What does short bite sized content look like, what does engaging content look like, email campaigns were now looking like magazines and there were marketing experts sharing sessions on the power of using different colors to generate attention and the psychology of above the fold of an email or the below the placement wise. How many times do you scroll down, how social media was becoming an obsession. Instagram hit the scene and everyone went crazy.

Feeds were now a vocabulary term for social media. Astetic became a main work for cohesive branding. Bloggers became media and social media influencers replaced every social media driven stand alone topic in 2016.
Two words they stuck out when I heard them for the first time: “Social” which was short for social media. When I heard a business man use the phrase social it was confusing. Like a slang term or being lazy. Nope, that’s what the industry was recognizing. Because social was becoming an industry. “See all these kids?” He pointed to a group of college kids on their laptops. “They are in real time commenting on the clients page while the speaker is talking. We posted a photo on Twitter, hash tagged it and now those kids are going to add fuel to the fire. Otherwise Twitter buries it”
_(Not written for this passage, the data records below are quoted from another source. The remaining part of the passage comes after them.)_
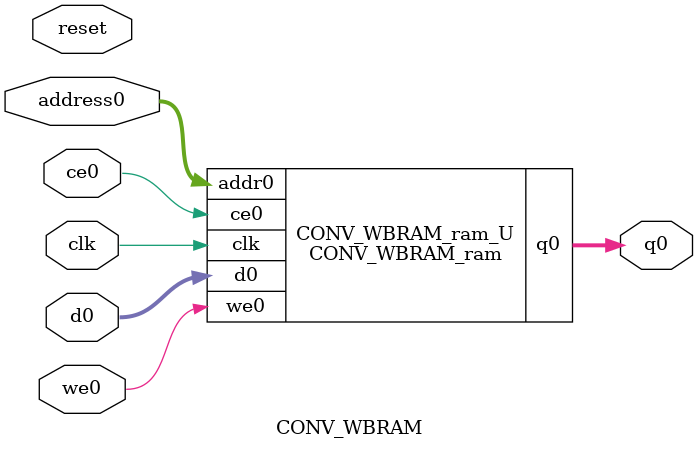
<source format=v>
`timescale 1 ns / 1 ps
module CONV_WBRAM_ram (addr0, ce0, d0, we0, q0,  clk);

parameter DWIDTH = 8;
parameter AWIDTH = 4;
parameter MEM_SIZE = 9;

input[AWIDTH-1:0] addr0;
input ce0;
input[DWIDTH-1:0] d0;
input we0;
output reg[DWIDTH-1:0] q0;
input clk;

(* ram_style = "distributed" *)reg [DWIDTH-1:0] ram[0:MEM_SIZE-1];




always @(posedge clk)  
begin 
    if (ce0) 
    begin
        if (we0) 
        begin 
            ram[addr0] <= d0; 
        end 
        q0 <= ram[addr0];
    end
end


endmodule

`timescale 1 ns / 1 ps
module CONV_WBRAM(
    reset,
    clk,
    address0,
    ce0,
    we0,
    d0,
    q0);

parameter DataWidth = 32'd8;
parameter AddressRange = 32'd9;
parameter AddressWidth = 32'd4;
input reset;
input clk;
input[AddressWidth - 1:0] address0;
input ce0;
input we0;
input[DataWidth - 1:0] d0;
output[DataWidth - 1:0] q0;



CONV_WBRAM_ram CONV_WBRAM_ram_U(
    .clk( clk ),
    .addr0( address0 ),
    .ce0( ce0 ),
    .we0( we0 ),
    .d0( d0 ),
    .q0( q0 ));

endmodule


</source>
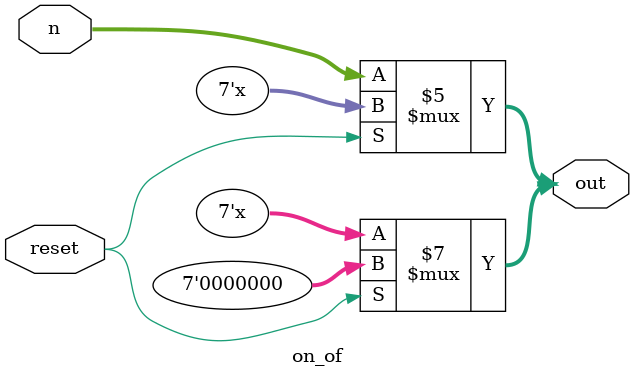
<source format=v>
module on_of(
  input [6:0] n,
  input reset,
  output reg [6:0] out
);

  // Initialize output to 0000000
  always @(reset) begin
    if (reset == 1'b1) begin
      out <= 7'b0000000;
    end
  end

  // Pass input to output when reset is not active
  always @(n) begin
    if (reset == 1'b0) begin
      out <= n;
    end
  end

endmodule

</source>
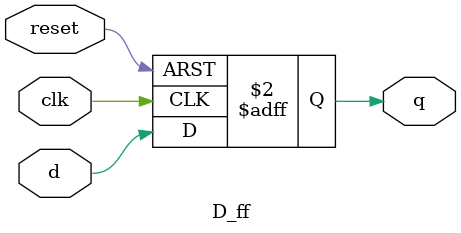
<source format=v>
`timescale 1ns / 1ps


module D_ff(q, d, clk, reset);
    input d, clk, reset;
    output q;
    reg q;
    always@(negedge clk, posedge reset)
    if(reset)
        q <= 1'b0;
    else
        q <= d;     
endmodule

</source>
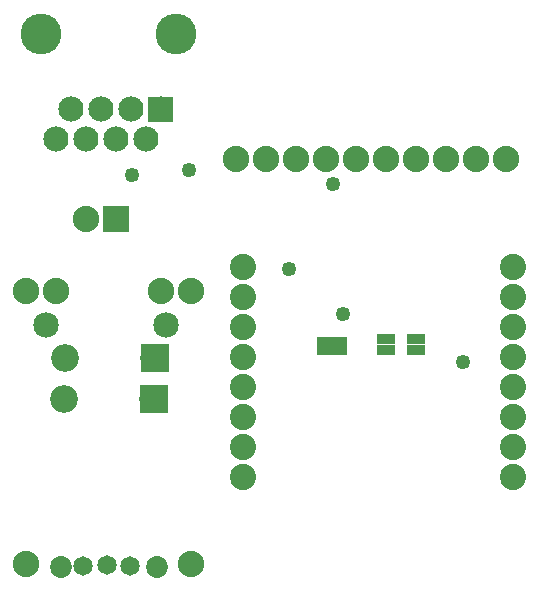
<source format=gbs>
G04 MADE WITH FRITZING*
G04 WWW.FRITZING.ORG*
G04 DOUBLE SIDED*
G04 HOLES PLATED*
G04 CONTOUR ON CENTER OF CONTOUR VECTOR*
%ASAXBY*%
%FSLAX23Y23*%
%MOIN*%
%OFA0B0*%
%SFA1.0B1.0*%
%ADD10C,0.049370*%
%ADD11C,0.072992*%
%ADD12C,0.065118*%
%ADD13C,0.084000*%
%ADD14C,0.135984*%
%ADD15C,0.088000*%
%ADD16C,0.087778*%
%ADD17C,0.085000*%
%ADD18C,0.092000*%
%ADD19R,0.035000X0.060000*%
%ADD20R,0.060000X0.035000*%
%ADD21R,0.092000X0.092000*%
%ADD22R,0.088000X0.088000*%
%ADD23R,0.001000X0.001000*%
%LNMASK0*%
G90*
G70*
G54D10*
X963Y1056D03*
X1144Y904D03*
X1112Y1337D03*
X1544Y744D03*
X440Y1369D03*
X632Y1385D03*
G54D11*
X523Y62D03*
X204Y62D03*
G54D12*
X436Y66D03*
X357Y67D03*
X278Y66D03*
G54D13*
X187Y1487D03*
X237Y1587D03*
X287Y1487D03*
X387Y1487D03*
X487Y1487D03*
X337Y1587D03*
X437Y1587D03*
X537Y1587D03*
G54D14*
X587Y1837D03*
X137Y1837D03*
G54D15*
X1488Y1421D03*
X1388Y1421D03*
X1288Y1421D03*
X1187Y1421D03*
X1088Y1421D03*
X988Y1421D03*
X888Y1421D03*
X788Y1421D03*
X1687Y1421D03*
X1587Y1421D03*
X88Y72D03*
X639Y72D03*
X88Y981D03*
X188Y981D03*
X539Y981D03*
X639Y981D03*
G54D16*
X811Y1063D03*
X811Y963D03*
X811Y863D03*
X811Y763D03*
X811Y663D03*
X811Y563D03*
X811Y463D03*
X811Y363D03*
X1711Y363D03*
X1711Y463D03*
X1711Y563D03*
X1711Y663D03*
X1711Y763D03*
X1711Y863D03*
X1711Y963D03*
X1711Y1063D03*
G54D17*
X153Y868D03*
X553Y868D03*
X153Y868D03*
X553Y868D03*
G54D18*
X516Y760D03*
X218Y760D03*
X516Y760D03*
X218Y760D03*
X512Y621D03*
X214Y621D03*
X512Y621D03*
X214Y621D03*
G54D15*
X388Y1221D03*
X288Y1221D03*
G54D19*
X1076Y798D03*
X1108Y798D03*
X1140Y798D03*
G54D20*
X1388Y785D03*
X1388Y821D03*
X1288Y785D03*
X1288Y821D03*
G54D21*
X517Y760D03*
X517Y760D03*
X513Y621D03*
X513Y621D03*
G54D22*
X388Y1221D03*
G54D23*
X496Y1628D02*
X579Y1628D01*
X496Y1627D02*
X579Y1627D01*
X496Y1626D02*
X579Y1626D01*
X496Y1625D02*
X579Y1625D01*
X496Y1624D02*
X579Y1624D01*
X496Y1623D02*
X579Y1623D01*
X496Y1622D02*
X579Y1622D01*
X496Y1621D02*
X579Y1621D01*
X496Y1620D02*
X579Y1620D01*
X496Y1619D02*
X579Y1619D01*
X496Y1618D02*
X579Y1618D01*
X496Y1617D02*
X579Y1617D01*
X496Y1616D02*
X579Y1616D01*
X496Y1615D02*
X579Y1615D01*
X496Y1614D02*
X579Y1614D01*
X496Y1613D02*
X579Y1613D01*
X496Y1612D02*
X579Y1612D01*
X496Y1611D02*
X579Y1611D01*
X496Y1610D02*
X579Y1610D01*
X496Y1609D02*
X579Y1609D01*
X496Y1608D02*
X579Y1608D01*
X496Y1607D02*
X579Y1607D01*
X496Y1606D02*
X579Y1606D01*
X496Y1605D02*
X579Y1605D01*
X496Y1604D02*
X579Y1604D01*
X496Y1603D02*
X579Y1603D01*
X496Y1602D02*
X579Y1602D01*
X496Y1601D02*
X533Y1601D01*
X542Y1601D02*
X579Y1601D01*
X496Y1600D02*
X530Y1600D01*
X544Y1600D02*
X579Y1600D01*
X496Y1599D02*
X528Y1599D01*
X546Y1599D02*
X579Y1599D01*
X496Y1598D02*
X527Y1598D01*
X547Y1598D02*
X579Y1598D01*
X496Y1597D02*
X526Y1597D01*
X548Y1597D02*
X579Y1597D01*
X496Y1596D02*
X525Y1596D01*
X549Y1596D02*
X579Y1596D01*
X496Y1595D02*
X524Y1595D01*
X550Y1595D02*
X579Y1595D01*
X496Y1594D02*
X524Y1594D01*
X551Y1594D02*
X579Y1594D01*
X496Y1593D02*
X523Y1593D01*
X551Y1593D02*
X579Y1593D01*
X496Y1592D02*
X523Y1592D01*
X552Y1592D02*
X579Y1592D01*
X496Y1591D02*
X523Y1591D01*
X552Y1591D02*
X579Y1591D01*
X496Y1590D02*
X522Y1590D01*
X552Y1590D02*
X579Y1590D01*
X496Y1589D02*
X522Y1589D01*
X552Y1589D02*
X579Y1589D01*
X496Y1588D02*
X522Y1588D01*
X552Y1588D02*
X579Y1588D01*
X496Y1587D02*
X522Y1587D01*
X552Y1587D02*
X579Y1587D01*
X496Y1586D02*
X522Y1586D01*
X552Y1586D02*
X579Y1586D01*
X496Y1585D02*
X522Y1585D01*
X552Y1585D02*
X579Y1585D01*
X496Y1584D02*
X522Y1584D01*
X552Y1584D02*
X579Y1584D01*
X496Y1583D02*
X523Y1583D01*
X552Y1583D02*
X579Y1583D01*
X496Y1582D02*
X523Y1582D01*
X552Y1582D02*
X579Y1582D01*
X496Y1581D02*
X523Y1581D01*
X551Y1581D02*
X579Y1581D01*
X496Y1580D02*
X524Y1580D01*
X551Y1580D02*
X579Y1580D01*
X496Y1579D02*
X524Y1579D01*
X550Y1579D02*
X579Y1579D01*
X496Y1578D02*
X525Y1578D01*
X549Y1578D02*
X579Y1578D01*
X496Y1577D02*
X526Y1577D01*
X548Y1577D02*
X579Y1577D01*
X496Y1576D02*
X527Y1576D01*
X547Y1576D02*
X579Y1576D01*
X496Y1575D02*
X528Y1575D01*
X546Y1575D02*
X579Y1575D01*
X496Y1574D02*
X530Y1574D01*
X545Y1574D02*
X579Y1574D01*
X496Y1573D02*
X532Y1573D01*
X542Y1573D02*
X579Y1573D01*
X496Y1572D02*
X579Y1572D01*
X496Y1571D02*
X579Y1571D01*
X496Y1570D02*
X579Y1570D01*
X496Y1569D02*
X579Y1569D01*
X496Y1568D02*
X579Y1568D01*
X496Y1567D02*
X579Y1567D01*
X496Y1566D02*
X579Y1566D01*
X496Y1565D02*
X579Y1565D01*
X496Y1564D02*
X579Y1564D01*
X496Y1563D02*
X579Y1563D01*
X496Y1562D02*
X579Y1562D01*
X496Y1561D02*
X579Y1561D01*
X496Y1560D02*
X579Y1560D01*
X496Y1559D02*
X579Y1559D01*
X496Y1558D02*
X579Y1558D01*
X496Y1557D02*
X579Y1557D01*
X496Y1556D02*
X579Y1556D01*
X496Y1555D02*
X579Y1555D01*
X496Y1554D02*
X579Y1554D01*
X496Y1553D02*
X579Y1553D01*
X496Y1552D02*
X579Y1552D01*
X496Y1551D02*
X579Y1551D01*
X496Y1550D02*
X579Y1550D01*
X496Y1549D02*
X579Y1549D01*
X496Y1548D02*
X579Y1548D01*
X496Y1547D02*
X579Y1547D01*
X496Y1546D02*
X579Y1546D01*
X496Y1545D02*
X578Y1545D01*
D02*
G04 End of Mask0*
M02*
</source>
My mind was blown. Social.

Social media wants us to do just that, be social. The more comments and recommends the better. That makes sense.
Content was the next word I head that stuck out in my mind. The content you put on your page needs to stand out. Content is king. Content strategy, content calendar.

Things are going to be more relaxed in business. Less business and more causal. Less polished more raw, more conversational and more real life. Think about it. The pandemic threw the business community for a absolute loop and even though we were all “work from home” in our PJ’s there was still this fake professional front everyone needed to have. The work from home was a intrusive place for the business community and I’ll say… refreshing. Every time I hear a dog bark on a zoom I think wow it’s a real person. Kids crying out of no where are my favorite. And though we are one year coming out of the pandemic fog the business community is trying to remember how to work together, it’s like being the new kid at school but everyone’s new “how does this all work again?”

There’s a sense of authenticity that comes with the business pandemic stories. When I’m trying to get to know a new connection I go straight for a “tell me your pandemic story” and instantly walls come down, hair goes in a virtual top bun and we are all on the same playing field from what the pandemic did to business.
but what does the future hold? We are already in this in our social media lives but we aren’t in it yet in our business lives. It’s the social media reality shows. You see them, people sharing their “days in the life” but again those are staged. I’m talking real. The business community will start to share real life, the companies that will stand out and I mean WAY out front will be the ones that are sharing it all- the unknowns, the firings, the loss of money, the real business.